Voter ID struggles from this year’s election have culminated in Arizona, where 324,362 ballots remain uncounted. Between the seriously questionable pre-election materials that were distributed, local officials’ delayed response in counting all the ballots, and the fact that the ballots could make a difference in who wins key races in Arizona—the voting crisis is quickly becoming a national story, with calls to #CountEveryVote.
Updates this morning from Talking Points Memo, about how Republicans in one Arizona county are suing to stop counting ballots:
One of the few unresolved congressional races in the nation could come down to whether voters in a heavily Latino precinct in Arizona get their ballots counted this week.

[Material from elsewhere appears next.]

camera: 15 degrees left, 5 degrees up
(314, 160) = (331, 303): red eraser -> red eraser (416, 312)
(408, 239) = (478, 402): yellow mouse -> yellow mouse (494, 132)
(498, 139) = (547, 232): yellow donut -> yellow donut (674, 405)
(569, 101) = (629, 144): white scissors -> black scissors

Backed by two high-powered lawyers, a supporter of Republican congressional candidate Martha McSally filed a lawsuit on Tuesday to get election authorities to halt counting of provisional ballots from a heavily Latino area of the state’s Cochise County.
The suit could be pivotal as McSally is trying to unseat Rep. Ron Barber (D) in southern Arizona’s 2nd Congressional District. At last count, McSally was trailing Barber by just 512 votes, but the lead had changed hands multiple times since election night.
Jim Nintzel of the Tucson Weekly reported that Barber campaign manager Jessica Floyd called the lawsuit an “active attempt by Martha McSally’s attorneys to disenfranchise voters in Cochise County.”
Eric H. Spencer and Michael Liburdi of the Snell and Wilmer law firm filed the suit in Cochise County Court on behalf of McSally supporter William J. Odle. They argued that 130 provisional ballots shouldn’t be counted because they “were not sealed, as required, when they were transported from the Castro Park, Ramsey and Hopi Precinct polling locations to the Cochise County Elections Department and Recorder’s Office.” The lawyers said 96 of the provisional ballots came from Castro Park, a heavily Latino precinct that leans Democratic.
National Republican Congressional Committee spokesman Daniel Scarpinato told the Tucson Weekly that NRCC officials believe “every voter has the right to an election that is free of fraud and ballot tampering.”
Right. The NRCC believes that every voter has a right to a fair and free election. That’s why one of their candidates is suing to stop counting ballots from a heavily Latino neighborhood, when the race is currently divided by just 512 votes.
In other news, both Republicans and Democrats have agreed to count provisional ballots that were cast, but Republicans have asked that those ballots be segregated in case they want to file a future suit questioning their legality.